NIGA supports the “Stand with Mashpee Walk and Rally”

Washington, D.C. – November 14, 2018 – The National Indian Gaming Association (NIGA) joined other Native Nation organization, tribal leadership and others in supporting the “Stand with Mashpee Walk and Rally today in support of H.R. 5244 and S. 2628 bill – the Mashpee Reservation Reaffirmation Act.

On September 7, 2018, the Department of the Interior (DOI) issued its first Carcieri decision in which it refused to reaffirm its authority to confirm the status of the Mashpee Wampanoag Tribe’s reservation. The decision opens the door for the Mashpee Wampanoag Tribe’s reservation to be taken out of trust and disestablished and follows on the heels of the federal governments' refusal to continue to defend the status of the tribe’s reservation in court.

House bill, H.R. 5244, the Mashpee Reservation Reaffirmation Act was introduced in the House on March 9 by Rep. William Keating (D-MA 9th District) which brought about a bipartisan coalition of some 20 co-sponsors. The companion bill in the Senate, S. 2628, has been introduced by Sens. Ed Markey and Elizabeth Warren. If passed, the legislation would dismiss a lawsuit filed against the tribe as well as reaffirm the US Department of the Interior’s 2015 decision to take 320 acres of Mashpee land into trust for the tribe.

Mashpee Chairman Cedric Cromwell led the walk which began at the welcome plaza at the National Museum of the American Indian (NMAI) and ended at the U.S. Capitol building. He addressed supporters, “I feel a great strength here today. It’s important to hear these words from tribal leaders across the country that have traveled far and near to stand with us in tribal sovereignty.”
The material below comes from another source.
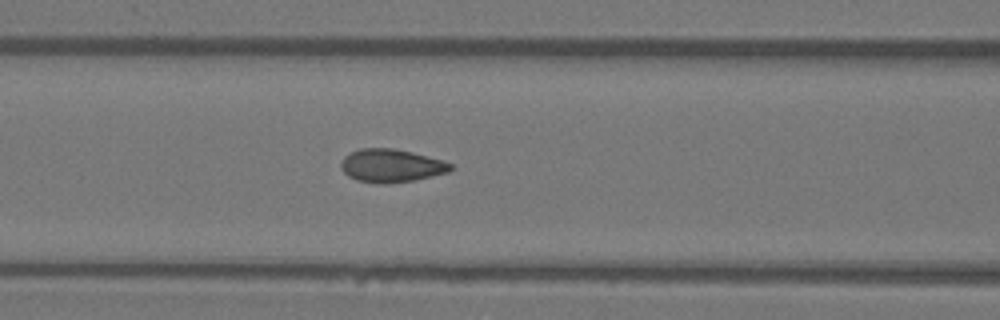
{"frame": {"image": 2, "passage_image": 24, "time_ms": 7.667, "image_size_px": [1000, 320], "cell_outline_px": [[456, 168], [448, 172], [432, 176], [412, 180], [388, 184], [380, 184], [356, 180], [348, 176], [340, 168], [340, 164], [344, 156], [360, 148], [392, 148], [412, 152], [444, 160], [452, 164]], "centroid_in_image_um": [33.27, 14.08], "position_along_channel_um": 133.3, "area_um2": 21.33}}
NIGA Chairman Ernie Stevens, Jr., said, “We’re here to fight this fight so we can reestablish the right to be Indians and continue to build upon the success of Indian country. Reestablishment isn’t even the word, because we have never left; we have never stopped being Indian. The Wampanoag are one of our First Nations, the original Americans. Now, Federal bureaucrats question the status of their homeland as Native lands--that's genocide. An Indian nation without a homeland is a tragedy.”

He added, "The Wampanoag, the People of the First Light, greeted the Pilgrims with peace, friendship and hospitality, and gave them a home at the Place of Hills, "Massachusetts" in the Wampanoag language. The Wampanoag helped the Pilgrims, taught them to plant corn, where to hunt and fish, and helped them survive. It's only right that the People of Massachusetts should stand up for the Wampanoag."

“Thankfully, Congress won't stand for still for this injustice, and the Massachusetts delegation seeks to restore the Wampanoag homeland to Indian land status by the enactment of the Wampanoag Reservation Act. The National Indian Gaming Association fully supports the Wampanoag Tribe, the Massachusetts delegation, and Congress as they work to restore justice by recognizing the Indian land status of the Wampanoag Reservation.” Stevens concluded.

The bill sponsor Rep. Keating, as well as Rep. Joe Kennedy III (D-MA 4th District), addressed the gathering, assuring support of the bill passage. Tribal Leadership standing with Mashpee included Mashpee Vice Chairperson Jessie “Little Doe” Baird, Sault St. Marie Chippewa Indians President and NCAI First Vice President Aaron Payment, Narragansett Indian Chief Dean Stanton, Quinault Indian Tribe President Fawn Sharp, Scott Weston, Oglala Sioux Tribal President, Shinnecock Indian Nation Senior Trustee and NCAI Northeast regional Vice President Lance Gumbs and Mashantucket Pequot Tribal Nation Chairman Rodney Butler.

The gathering brought together more than 200 supports, which included tribal members of the Mashpee, who traveled by bus to be part.